Reading passage -
[prev in list] [next in list] [prev in thread] [next in thread] 

List:       kde-devel
Subject:    Re: [Moving/Copying Files] Overwriting identical files
From:       Matthias Fuchs <mat69 () gmx ! net>
Date:       2011-02-25 15:12:09
Message-ID: 201102251612.09631.mat69 () gmx ! net
[Download RAW message or body]

Am Donnerstag 24 Februar 2011, 16:43:09 schrieb todd rme:
> On Wed, Feb 23, 2011 at 12:10 PM, Matthias Fuchs <mat69@gmx.net> wrote:
> > Am Dienstag 08 Februar 2011, 23:22:49 schrieb todd rme:
> >> On Sun, Oct 3, 2010 at 3:58 AM, todd rme <toddrme2178@gmail.com> wrote:
> >> > On Thu, Sep 30, 2010 at 7:30 AM, Matthias Fuchs <mat69@gmx.net> wrote:
> >> >> Hi,
> >> >> 
> >> >> When moving and copying multiple files it can be quite tedious to
> >> >> make out if there are differences for all these files.
> >> >> 
> >> >> 
> >> >> 
> >> >> ====Use Case:====
> >> >> You copy hundreds of text files, knowing that most are the same, but
> >> >> not all. Now you are greated with multiple "Do you want to overwrite
> >> >> XY size Z with XY size W" dialogs.
> >> >> 
> >> >> ====Proposal====
> >> >> What I propose is to not show this dialogs if both files are
> >> >> identical, in the case of copying nothing should happen then, while
> >> >> in the case of moving the source file should be deleted.
> >> >> 
> >> >> To check if a file is identical this should happen in a two step
> >> >> process: 1. Both file sizes equal and smaller a fixed size
> >> >> 2. Calculating the checksums for both files, the check for the fixed
> >> >> size above avoids long lasting calculations
> >> >> 
> >> >> If 1. turns out to be false a dialog should be shown.
> >> >> 
> >> >> 
> >> >> This could be either opt-in (via a checkbox) or always on with just
> >> >> an information text in the dialog. The hash function should be one
> >> >> that is very fast to calculate and if the file system supports and
> >> >> stores checksums for files those should be used.
> >> >> 
> >> >> ====Open Questions + Discussion====
> >> >> What do you think of this idea, should something like that be
> >> >> implemented? Also what do you think of the Nepomuk Ressources
> >> >> associated with the files? Imagine both files have a different
> >> >> rating, what should happen then?
> >> >> 
> >> >>>> Visit http://mail.kde.org/mailman/listinfo/kde-devel#unsub to
> >> >>>> unsubscribe <<
> >> > 
> >> > I posted  brainstorm forum idea about this last year:
> >> > 
> >> > http://forum.kde.org/brainstorm.php#idea39563_page1
> >> > 
> >> > I proposed a three-stage process, similar to yours but with an extra
> >> > stage, an optional byte-by-byte check.
> >> > 
> >> > Checksums are fast for small files, but they can take longer on large
> >> > files and on older systems.  They also, as I understand it, are not
> >> > perfect.  So I think that a better approach is that, for files under a
> >> > certain size, an automatic three-stage approach is used.  First the
> >> > file size check, then checksum, then byte-by-byte.  If all of those
> >> > pass, then the file is just deleted.

Information shown -
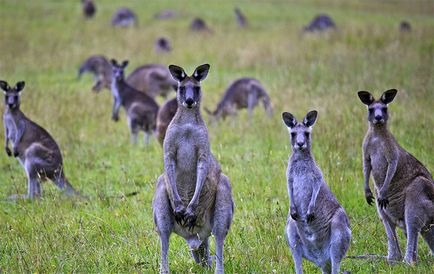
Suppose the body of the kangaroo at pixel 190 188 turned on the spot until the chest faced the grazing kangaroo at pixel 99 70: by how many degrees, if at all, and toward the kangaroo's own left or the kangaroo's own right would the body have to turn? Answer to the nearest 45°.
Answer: approximately 180°

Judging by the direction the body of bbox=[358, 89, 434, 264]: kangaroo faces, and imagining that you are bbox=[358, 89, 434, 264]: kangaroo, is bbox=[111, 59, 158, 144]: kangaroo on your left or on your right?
on your right

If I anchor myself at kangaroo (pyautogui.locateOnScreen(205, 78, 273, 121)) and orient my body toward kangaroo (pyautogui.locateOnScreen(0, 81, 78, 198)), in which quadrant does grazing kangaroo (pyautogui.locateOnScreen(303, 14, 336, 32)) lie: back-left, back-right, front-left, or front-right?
back-right

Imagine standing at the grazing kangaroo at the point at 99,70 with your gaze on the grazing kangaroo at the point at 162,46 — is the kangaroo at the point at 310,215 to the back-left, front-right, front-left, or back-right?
back-right

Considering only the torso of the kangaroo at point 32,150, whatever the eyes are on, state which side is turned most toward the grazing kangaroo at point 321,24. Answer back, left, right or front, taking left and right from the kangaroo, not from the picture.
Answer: back

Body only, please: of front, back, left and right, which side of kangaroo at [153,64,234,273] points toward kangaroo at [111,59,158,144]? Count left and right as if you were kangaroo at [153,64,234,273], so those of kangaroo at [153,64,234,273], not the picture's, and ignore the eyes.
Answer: back

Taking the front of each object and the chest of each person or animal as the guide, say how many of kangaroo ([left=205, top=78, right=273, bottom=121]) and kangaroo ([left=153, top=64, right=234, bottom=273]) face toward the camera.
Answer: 1

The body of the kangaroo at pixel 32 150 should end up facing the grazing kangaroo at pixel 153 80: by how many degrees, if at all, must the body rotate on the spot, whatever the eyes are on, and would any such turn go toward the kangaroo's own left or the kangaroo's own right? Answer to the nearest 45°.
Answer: approximately 180°
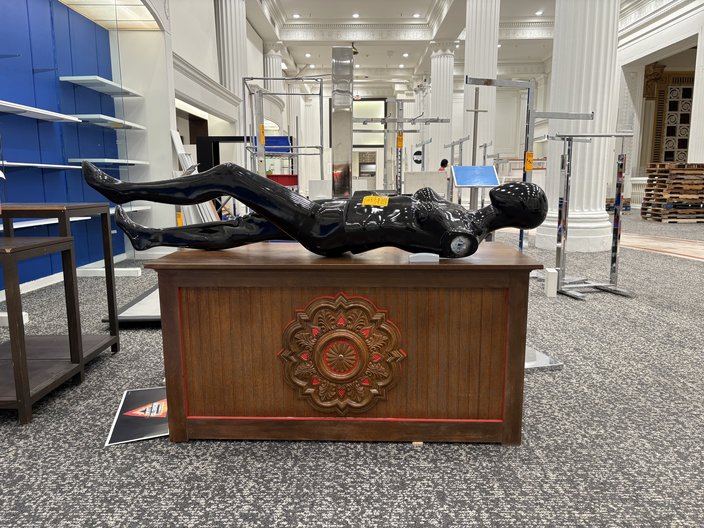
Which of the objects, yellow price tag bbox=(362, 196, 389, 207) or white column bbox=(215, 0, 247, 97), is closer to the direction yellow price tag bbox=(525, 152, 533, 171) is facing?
the yellow price tag

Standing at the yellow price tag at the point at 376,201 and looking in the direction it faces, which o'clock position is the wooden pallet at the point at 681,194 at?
The wooden pallet is roughly at 7 o'clock from the yellow price tag.

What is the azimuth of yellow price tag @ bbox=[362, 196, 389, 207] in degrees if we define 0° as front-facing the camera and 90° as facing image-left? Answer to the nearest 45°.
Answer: approximately 0°

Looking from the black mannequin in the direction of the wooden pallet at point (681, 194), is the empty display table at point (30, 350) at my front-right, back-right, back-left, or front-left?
back-left

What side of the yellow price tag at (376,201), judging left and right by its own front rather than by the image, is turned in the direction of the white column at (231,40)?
back

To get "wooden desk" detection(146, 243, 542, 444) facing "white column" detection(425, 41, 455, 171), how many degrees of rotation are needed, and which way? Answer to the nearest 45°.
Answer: approximately 180°

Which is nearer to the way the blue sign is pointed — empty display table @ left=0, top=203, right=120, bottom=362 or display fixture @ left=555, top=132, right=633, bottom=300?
the empty display table

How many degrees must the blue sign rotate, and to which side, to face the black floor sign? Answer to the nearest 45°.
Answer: approximately 45° to its right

What you need to do -
1. In the mailing list thread on overwriting identical files, what extra stage did the brainstorm forum idea add to the proposed check?
2. Transcribe the records word for word, beginning with the line that contains "Standing at the yellow" and continuing through the end of the records.

Task solutions -
1. An optional byte-by-byte check.

2.
Standing at the yellow price tag at the point at 376,201 and looking in the direction it faces, which o'clock position is the wooden pallet at the point at 681,194 at?
The wooden pallet is roughly at 7 o'clock from the yellow price tag.

What is the azimuth of yellow price tag @ bbox=[362, 196, 389, 207] in degrees if we define 0° as front-facing the camera and 90° as facing image-left? Answer to the nearest 45°.
Answer: approximately 0°

Looking from the black mannequin in the direction of the wooden pallet at point (681, 194), is the empty display table at point (30, 350) at my front-right, back-right, back-left, or front-left?
back-left

What side of the yellow price tag at (376,201), judging left and right by its own front rather than by the image, is turned in the direction of the white column at (231,40)?
back

To get "wooden desk" detection(146, 243, 542, 444) facing "white column" detection(425, 41, 455, 171), how many degrees of rotation are needed, and which way? Answer to the nearest 45°.
Answer: approximately 180°

Which is nearer to the way the blue sign is pointed — empty display table @ left=0, top=203, right=120, bottom=362 or display fixture @ left=555, top=132, right=633, bottom=300?
the empty display table

How many degrees must the blue sign rotate, and to which side, to face the black floor sign? Answer to the nearest 45°.
Answer: approximately 45° to its right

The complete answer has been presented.